Les écrans, il y en aura toujours et on ne va pas les faire disparaître. Entre les tablettes, les smartphones et la télé, aujourd'hui, on compte en moyenne six écrans par famille ! Soit on éteint tout et on vit dans le silence, ou alors on apprend à vivre intelligemment avec.

C'est difficile d'interdire à un enfant de jouer avec une tablette, alors que nous sommes tous accros à nos téléphones, non ?
Exactement. Les téléphones sont devenus des doudous modernes. Quand je fais l'émission, mon smartphone est toujours près de moi, parfois je le tripote discrètement ! Du coup, je me vois mal dire à mon fils de ne pas toucher à une tablette. Par contre je ne le laisse pas voir le JT. Comme on l'explique dans l'émission, il y a une différence entre les écrans pro-actifs, comme la tablette, et ceux interpassifs où on se prend des images en pleine figure. C'est une question de bon sens : ce n'est pas parce que votre enfant a regardé la télé qu'il est foutu. Il faut arrêter de faire culpabiliser les parents.

C'est un discours qui reste dans le ton de l'émission...
Dans Les Maternelles, on parle de tout mais on déculpabilise. Que ce soit sur la péridurale, la télévision, le baby blues, les rapports de couple, faites confiance à votre bons sens. Ne regardez pas comment ça se passe chez le voisin, car à force de toujours vouloir comparer, on risque de rester dans l'échec.

Les téléspectateurs n'ont-ils pas un rapport affectif avec Les Maternelles ?
C'est vrai qu'il y a un attachement particulier à cette émission. Les femmes m'arrêtent souvent dans la rue pour me dire que je les ai accompagnées tout au long de leur grossesse. Ça me touche beaucoup car à l'époque où j'étais enceinte, je regardais l'émission présentée par Karine Lemarchand. Depuis j'ai un attachement spécial à elle. C'est comme une sage-femme qui m'aurait suivie !

On n'est pas obligés d’être parents pour apprécier l'émission ?
Non car, même si on n'a pas d'enfants, on en a toujours dans notre entourage. Les Maternelles c'est aussi une émission sociétale. Au moment de la polémique sur le mariage gay, nous avons abordé le sujet des enfants de couple homosexuels. Pas besoin d'être parents pour s’intéresser à ça.

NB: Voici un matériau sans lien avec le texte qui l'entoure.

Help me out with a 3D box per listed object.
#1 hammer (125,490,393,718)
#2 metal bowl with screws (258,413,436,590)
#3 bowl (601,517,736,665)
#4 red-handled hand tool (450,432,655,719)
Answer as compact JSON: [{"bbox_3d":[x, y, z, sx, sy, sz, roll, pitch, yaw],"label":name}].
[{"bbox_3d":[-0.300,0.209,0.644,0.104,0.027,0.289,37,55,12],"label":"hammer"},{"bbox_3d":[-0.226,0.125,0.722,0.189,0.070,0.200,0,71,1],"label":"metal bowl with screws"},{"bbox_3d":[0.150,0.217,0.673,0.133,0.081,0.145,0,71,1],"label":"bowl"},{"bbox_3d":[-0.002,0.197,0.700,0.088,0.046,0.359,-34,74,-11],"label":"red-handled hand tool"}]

Vous êtes à la tête des Maternelles, alors que rien de vous prédestinait à être animatrice...
Effectivement, mon parcours c'est n'importe quoi ! J'ai fait une école de commerce, travaillé en maison de disque, j'ai été comédienne dans la série Seconde Chance sur TF1 et même Miss Météo de Canal+. Je me suis éclatée. Quand j'étais jeune, je rêvais de présenter une émission sociétale. J'ai pris des chemins de traverse de dingue mais j'y suis arrivée.

D'ailleurs, comment vous êtes-vous retrouvée sur Les Maternelles ?
J'ai simplement appelé le standard de France 5 pour demander qui s'occupait du casting de l'émission. J'ai obtenu un rendez-vous et j'ai eu le poste. Je suis comme ça : quand je vois un truc qui me plait, je frappe à la porte !

Les Maternelles, du lundi au vendredi à 8 h 55 sur France 5.